### SELECTED EXCERPT
Content starts

Bishop Jefferts Schori

Next weekend the Episcopal church will be installing our new presiding Bishop, Kathleen Jefferts Schori. She will be the first female Primate of the Episcopal church in almost 520 years of its existence. History in action.

The cool thing is, her instillation will be webcast live next Saturday at 11AM EST on the Episcopal News Service website (link will be posted as it becomes available). Bishop-Elect Jefferts Schori will also preside over All Saints Day services next Sunday from the National Cathedral in Washington D.C., which I believe will also be webcast on the same website.

Can I just get a woot for the National Episcopal church? It's a good time to be a part of the Anglican Communion.

Friday, October 27, 2006

whistle while you work

Today was one of the more fun days at work.

We got about 2 dozen samples of jewelry from Robert Wander in, and we needed to photograph it and upload it to the website for the editors at Elite Traveler. They will look at all the pictures and decide which pieces they want to request for a photo shoot next week.

So! Alex, Mara and I spent the morning photographing each piece of jewelry (and trying things on, of course). Then, Alex tweaked all the photos in Photoshop while I put together a website template. Now I'm just waiting for the photos so I can fit each one into the template and voila! Instant virtual "look book."

Thursday, October 26, 2006

happy citizen kane day!

Just to tell you how much my husband is made of awesome, when he came home yesterday, he had a dozen red roses. When I squealed with joy and asked what they were for, he said, "Happy Citizen Kane day!"

Turned out, he also had already purchased the tickets for the show, and a bag of my favorite movie candy, Raisinettes.

I love this man

Wednesday, October 25, 2006

rosebud was a red herring

So, as many of you know, I was a film major in college (or a Moving Image Arts major, as my college so pretentiously called it). This makes me, by default, something of a film nerd. I can't help it; when you spend four years of your life living, breathing, sleeping, and eating some of the most amazing films ever made in the art form's short history, you learn to love it or hate it. I happen to love it.

I do, however, try to keep my filmic ramblings to a minimum for my own sanity and yours. I discovered my freshman year of college that movies (regular movies, the kind you pay 12 bucks to see at the google-plex) had been ruined for me by my ongoing education. I could not just watch a film any more; I had to analyze it -- the camera angles, the lighting, the direction, the mis-en-scene -- as though it were my assigned film and I were preparing my 20-page freshman thesis (true story). I was horrified!

It took some time (and an intervention and a 12-step program), but eventually I learned how to relax. Now, I'm proud to say that I can sit back and watch Talladega Nights: The Ballad of Ricky Bobby without tearing my eyeballs out of my head. I can actually even manage to be marginally amused by it. Marginally.

As a matter of fact, the further I get from my college graduation (HOLY CRAP where did those three years go???), the more I find I have to really put my game face on if I want to actually analyze a film. I've gotten a bit out of practice.

But film geeks never really die, they just fade to black.

Content ends

### SUPPLIED MATERIAL
Content starts

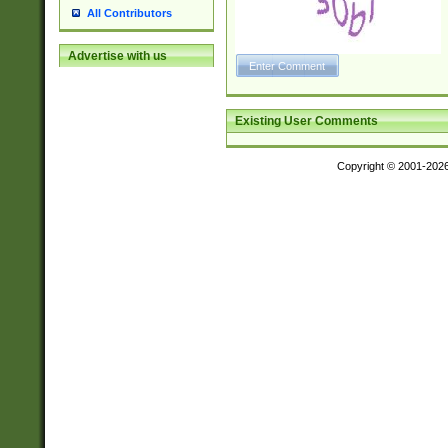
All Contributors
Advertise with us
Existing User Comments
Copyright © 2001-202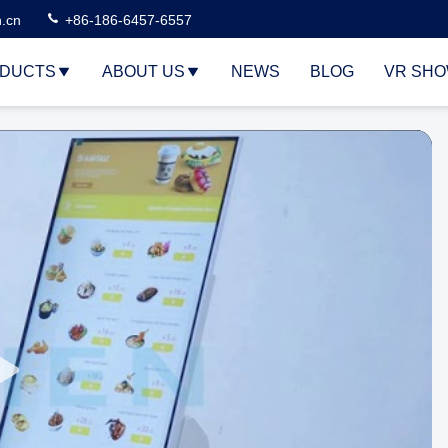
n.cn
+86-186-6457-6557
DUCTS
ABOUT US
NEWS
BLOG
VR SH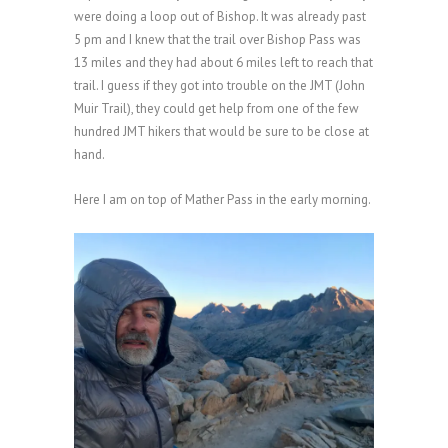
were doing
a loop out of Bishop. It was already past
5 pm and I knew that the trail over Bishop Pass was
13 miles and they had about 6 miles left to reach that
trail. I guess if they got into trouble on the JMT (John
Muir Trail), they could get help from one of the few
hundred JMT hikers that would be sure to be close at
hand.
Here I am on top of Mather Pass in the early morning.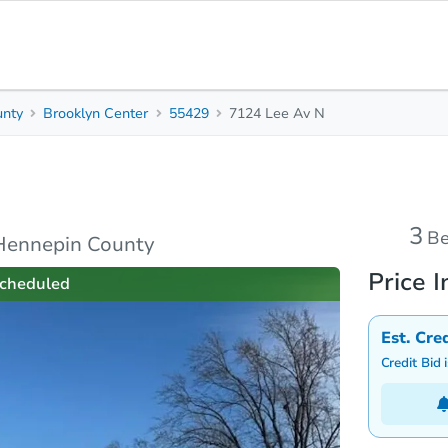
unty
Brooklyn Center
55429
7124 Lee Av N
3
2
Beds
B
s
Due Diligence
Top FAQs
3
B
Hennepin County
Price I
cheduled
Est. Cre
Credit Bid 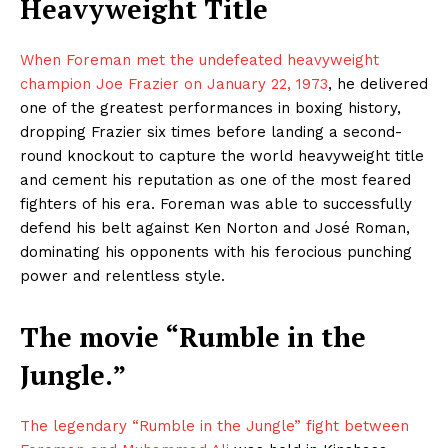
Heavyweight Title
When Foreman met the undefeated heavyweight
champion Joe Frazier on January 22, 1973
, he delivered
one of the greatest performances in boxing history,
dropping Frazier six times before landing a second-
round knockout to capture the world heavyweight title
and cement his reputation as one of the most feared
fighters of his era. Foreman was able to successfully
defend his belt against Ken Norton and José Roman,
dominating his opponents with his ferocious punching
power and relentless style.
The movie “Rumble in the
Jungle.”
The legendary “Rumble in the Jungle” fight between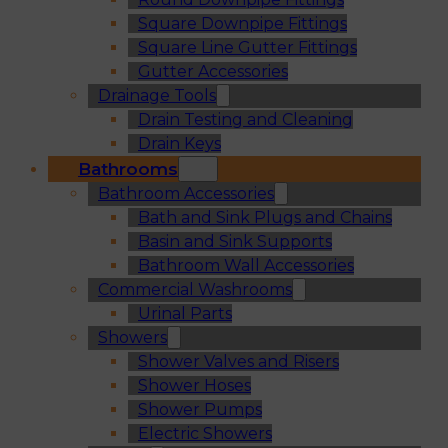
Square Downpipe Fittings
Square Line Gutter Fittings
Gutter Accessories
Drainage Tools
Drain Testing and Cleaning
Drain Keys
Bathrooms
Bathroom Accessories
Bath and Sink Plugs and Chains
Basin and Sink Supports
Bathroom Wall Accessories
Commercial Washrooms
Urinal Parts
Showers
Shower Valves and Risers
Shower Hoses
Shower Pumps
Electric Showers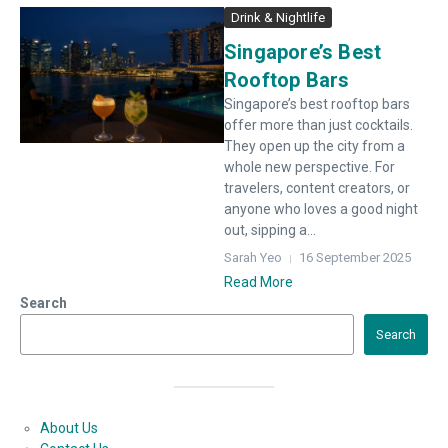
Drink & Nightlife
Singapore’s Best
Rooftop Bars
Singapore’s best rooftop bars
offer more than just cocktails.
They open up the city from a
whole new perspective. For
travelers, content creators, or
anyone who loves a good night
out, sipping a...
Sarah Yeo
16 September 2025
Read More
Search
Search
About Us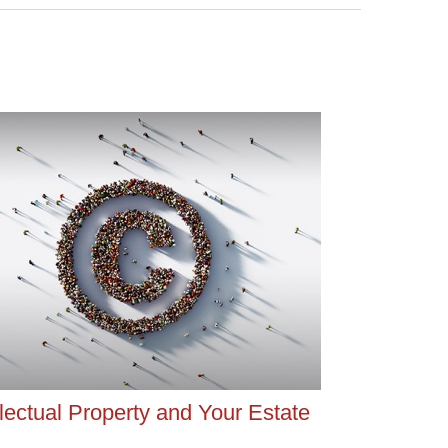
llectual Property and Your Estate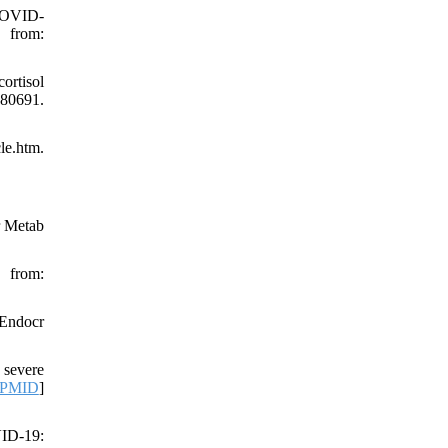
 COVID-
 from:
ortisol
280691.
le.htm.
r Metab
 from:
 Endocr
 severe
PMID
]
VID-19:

Content ends

### WORK TO BE COMPLETED
Carry on the personal blog posts past their closing line about film geeks fading to black, in the same chatty first-person voice.

### ANSWER FOR THIS EXERCISE
Every once in a while, something will stir these feelings in me again. I was driving home from work last week when I saw just such a thing. It was the marquee for the little art house theater at the corner of my block. Two summers ago, they started showing classic films there at 9:00 every Wednesday night (though, their idea of classic might not be everyone's as it includes Bill and Ted's Excellent Adventure).

This week, the marquee reads: "Citizen Kane Oct. 25 | Maltese Falcon Nov. 1."

I nearly died of joy right there in the middle of the road. Two of my FAVORITE films, and, arguably, two of the best films of all time. In fact, I think this little theater may be paying me a loving farewell as we get ready to leave this fine state, because this is their lineup for the next five weeks.

I cannot even begin to express my love.

And, speaking of film geekery, being the crazy party animal that I am, I plan to spend my Halloween night here watching The Phantom of the Opera (1925), Buster Keaton's Haunted House (1921), and a Felix the Cat cartoon with orchestration provided by live musicians. This too has me doing the film geek dance of geeky joy.

Somebody tape LOST for me tonight, kay?
Top Ten Reasons Why Ants Are Better Goal Setters Than You Are

Saturday, October 14, 2006

Feeling cultured today, as last night we attended a concert at the new Segerstrom Concert Hall which is one of the new buildings in the OC performing arts center. My choir director had a bunch of free tickets to see tenor Rolando Villazon and I snapped them up. Culturally enriching and free? I'm there.

It was really very enjoyable. We walked (yes, walked -- the performing arts center is literaly about three blocks from our apartment) to the new concert hall and took in the architecture before the performance. It's a beautiful building and the acoustics are amazing. Rolando was enchanting and did about six encores -- but he seemed to be having such a good time, who could blame him. I was thrilled to pieces that he sang Per la Gloria d'adorarvi from Griselda and Faure's Apres un reve, both of which I have sung in my very modest singing career. He did a much better job than I ever have, and it was fun to hear them sung so beautifully.

Wednesday, October 11, 2006


What Should I Read Next? is a web site that will recommend books for you based on what you read last or what you're reading now.

Seems like a pretty cool service, although it didn't recognize some books I put in -- like "The Seven Habits of Highly Effective People" or "Peace Like a River." But when I did get it to recognize a book ("The Thief Lord"), the list of recommendations seemed pretty cool.

The same site is also betaing a a film and music recommendation site.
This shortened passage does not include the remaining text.